# DIRECTIONS
Write out exactly the lines of the entries below from the one holding "tools and services" to the one holding "Access Management 20%", inclusive, and leave out all other lines.

# INPUT DATA
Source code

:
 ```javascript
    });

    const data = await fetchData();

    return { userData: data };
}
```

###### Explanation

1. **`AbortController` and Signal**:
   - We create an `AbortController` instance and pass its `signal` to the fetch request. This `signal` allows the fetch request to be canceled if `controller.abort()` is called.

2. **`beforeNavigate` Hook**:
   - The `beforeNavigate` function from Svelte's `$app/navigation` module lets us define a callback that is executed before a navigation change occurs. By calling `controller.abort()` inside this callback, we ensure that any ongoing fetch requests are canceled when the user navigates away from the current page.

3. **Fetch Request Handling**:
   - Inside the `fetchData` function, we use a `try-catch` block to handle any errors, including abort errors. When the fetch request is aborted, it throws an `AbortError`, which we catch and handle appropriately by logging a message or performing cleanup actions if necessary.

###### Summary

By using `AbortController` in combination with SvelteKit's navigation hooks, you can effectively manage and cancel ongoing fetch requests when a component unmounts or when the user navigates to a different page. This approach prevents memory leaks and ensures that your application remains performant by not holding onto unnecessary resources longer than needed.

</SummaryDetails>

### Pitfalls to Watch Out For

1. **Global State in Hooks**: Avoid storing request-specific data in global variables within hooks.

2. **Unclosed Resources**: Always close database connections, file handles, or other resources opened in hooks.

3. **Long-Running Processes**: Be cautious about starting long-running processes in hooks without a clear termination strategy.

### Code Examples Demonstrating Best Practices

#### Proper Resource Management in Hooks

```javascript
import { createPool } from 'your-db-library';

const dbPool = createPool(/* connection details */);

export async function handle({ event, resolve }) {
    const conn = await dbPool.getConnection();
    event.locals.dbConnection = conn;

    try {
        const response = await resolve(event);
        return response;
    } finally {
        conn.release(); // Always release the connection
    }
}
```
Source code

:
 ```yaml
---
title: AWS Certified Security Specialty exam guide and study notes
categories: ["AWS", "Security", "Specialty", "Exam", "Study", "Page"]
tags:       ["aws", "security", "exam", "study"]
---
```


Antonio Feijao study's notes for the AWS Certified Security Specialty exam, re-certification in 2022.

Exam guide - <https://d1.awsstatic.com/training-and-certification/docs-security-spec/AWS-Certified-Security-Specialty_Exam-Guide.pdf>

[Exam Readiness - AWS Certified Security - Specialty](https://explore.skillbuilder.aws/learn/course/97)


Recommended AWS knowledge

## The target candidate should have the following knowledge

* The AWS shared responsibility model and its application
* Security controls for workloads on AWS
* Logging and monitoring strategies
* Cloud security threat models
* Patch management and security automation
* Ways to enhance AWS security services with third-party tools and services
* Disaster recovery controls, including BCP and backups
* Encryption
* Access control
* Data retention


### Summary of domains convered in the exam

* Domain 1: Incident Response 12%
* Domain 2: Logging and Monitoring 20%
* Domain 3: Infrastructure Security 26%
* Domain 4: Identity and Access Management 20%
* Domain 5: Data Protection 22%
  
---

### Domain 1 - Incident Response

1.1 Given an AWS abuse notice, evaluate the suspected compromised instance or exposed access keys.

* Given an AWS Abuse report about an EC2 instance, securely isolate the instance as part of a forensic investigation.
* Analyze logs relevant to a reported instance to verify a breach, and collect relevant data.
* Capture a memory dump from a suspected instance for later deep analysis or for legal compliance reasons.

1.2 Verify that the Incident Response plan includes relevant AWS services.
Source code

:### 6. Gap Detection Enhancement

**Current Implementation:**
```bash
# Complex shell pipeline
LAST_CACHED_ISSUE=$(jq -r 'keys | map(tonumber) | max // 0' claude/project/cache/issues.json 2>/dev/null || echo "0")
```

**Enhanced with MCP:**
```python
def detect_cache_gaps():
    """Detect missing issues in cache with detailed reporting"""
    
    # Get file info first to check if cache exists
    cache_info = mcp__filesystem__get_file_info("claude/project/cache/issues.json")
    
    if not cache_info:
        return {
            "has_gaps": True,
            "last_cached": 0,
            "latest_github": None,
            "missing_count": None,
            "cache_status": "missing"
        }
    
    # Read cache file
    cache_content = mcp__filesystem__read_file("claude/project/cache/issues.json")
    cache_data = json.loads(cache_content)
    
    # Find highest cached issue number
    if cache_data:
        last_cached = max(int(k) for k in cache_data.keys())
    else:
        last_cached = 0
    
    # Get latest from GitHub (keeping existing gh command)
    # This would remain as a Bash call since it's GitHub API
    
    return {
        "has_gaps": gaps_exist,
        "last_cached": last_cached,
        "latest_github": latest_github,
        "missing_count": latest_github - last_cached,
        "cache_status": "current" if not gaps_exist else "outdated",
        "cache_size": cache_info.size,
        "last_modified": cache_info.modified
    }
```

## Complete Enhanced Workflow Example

# THE ANSWER
* Ways to enhance AWS security services with third-party tools and services
* Disaster recovery controls, including BCP and backups
* Encryption
* Access control
* Data retention


### Summary of domains convered in the exam

* Domain 1: Incident Response 12%
* Domain 2: Logging and Monitoring 20%
* Domain 3: Infrastructure Security 26%
* Domain 4: Identity and Access Management 20%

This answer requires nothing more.